Хочешь научиться думать? - стр. 7
Сказал когда-то, кажется, Флобер умные слова: «Можно быть хозяином своих действий, но в чувствах своих мы не вольны» (курсив мой. – М. Ч.). Разумно сказано. Недаром французы – прямые наследники века Просвещения, то есть господства Разума. (Мечтаю, чтобы начался наконец этот век в России!)
Что же – люди вообще, что ли, не вправе испытывать эмоции по поводу политических лиц и дел? Да вовсе нет – сколько угодно! С одним очень важным условием: не выдавать чувство за убеждение.

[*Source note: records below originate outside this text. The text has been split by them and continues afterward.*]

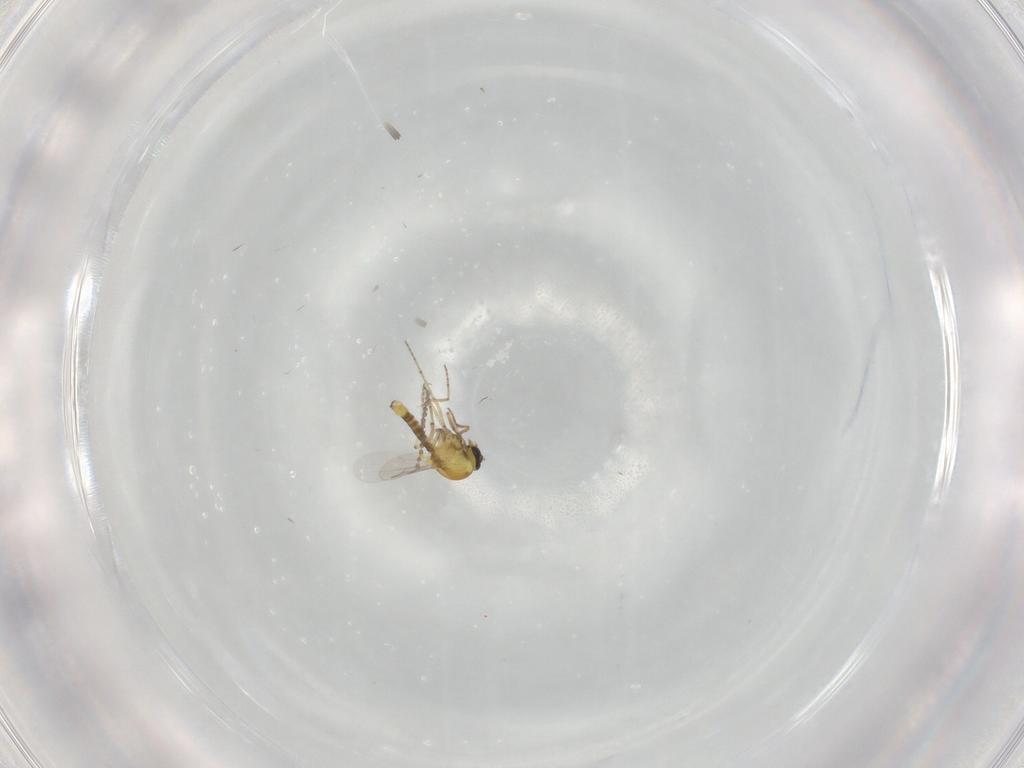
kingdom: Animalia
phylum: Arthropoda
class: Insecta
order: Diptera
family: Ceratopogonidae
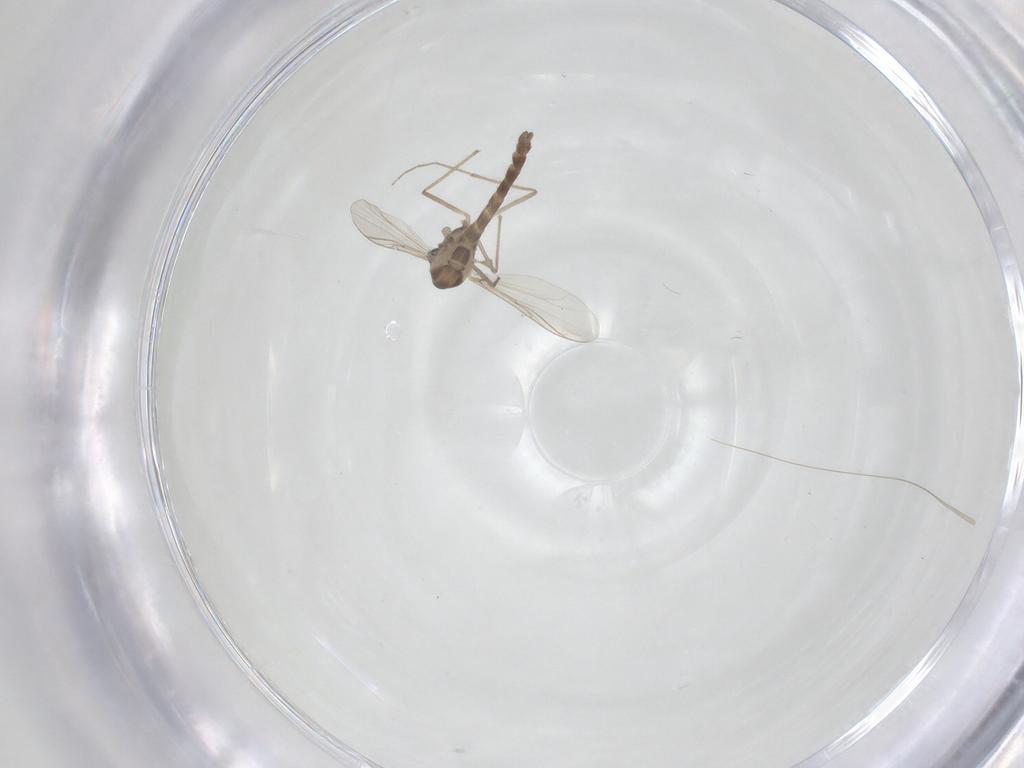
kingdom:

И не класть чувство в основание своих действий – здесь место только убеждениям. Они-то и позволяют быть «хозяином своих действий». А под влиянием эмоций вы движетесь без руля и без ветрил.
В одном из неплохих толковых словарей последнего десятилетия сказано про убеждение: «Прочно сложившееся мнение, уверенный взгляд на что-нибудь…»
Здесь и только здесь появляется материал для интеллектуального спора. Я вам – аргумент в пользу своего мнения (суждения, убеждения…), вы мне – опровержение. В результате к чему-нибудь да придем.
Но вот что по-настоящему страшно – сегодня, похоже, большинство сограждан вовсе не хочет прийти к какому-то основательному суждению. И даже не думает думать… (Потому-то и обращаюсь к подросткам – в надежде, что их еще не затронула эпидемия недуманья.)
То есть думать согражданам нынче зачастую вообще неохота.
Честно признаюсь – не берусь объяснять. Мне всегда казалось, что думать – очень даже увлекательное занятие.
И напоследок: так все-таки – есть ли смысл спорить с человеком противоположных, чем твои, убеждений?
Мой пример будет весьма необычным. Рассказы о таких вполне мирных спорах я слышала, представьте себе, от лагерников – от тех, кто по десять и более лет отбыл на сталинской каторге – на Колыме, в Магадане и других не лучших местах.
В тюрьме, лагере, в какой-то мере и в ссылке люди жили вне ежедневной подчиненности «советскому» образу действий и во многом – и образу мыслей. И многие (или, по крайней мере, некоторые) обнаруживали свой подлинный облик – он оказывался для товарищей по несчастью привлекательным. Выступали вперед именно качества личности. Отделенные от политических взглядов, от идеологии. Идеология – нередко разная у разных арестантов – перестала разъединять и вызывать взаимную ненависть (в противовес тому, чего успешно добивались большевики вне тюрьмы и что мы, к сожалению, вновь наблюдаем сегодня). Именно так беседовали в тюрьме Лев Разгон и Михаил Рощаковский: «Он был убежденный монархист, националист и антисемит. Я был коммунистом, интернационалистом и евреем. Мы спорили почти все время. И выяснилось, что можно спорить с полностью инаковерующим, не раздражаясь, не впадая в ожесточение, с уважением друг к другу. Для меня это было подлинным открытием» (Разгон Л. Плен в своем отечестве).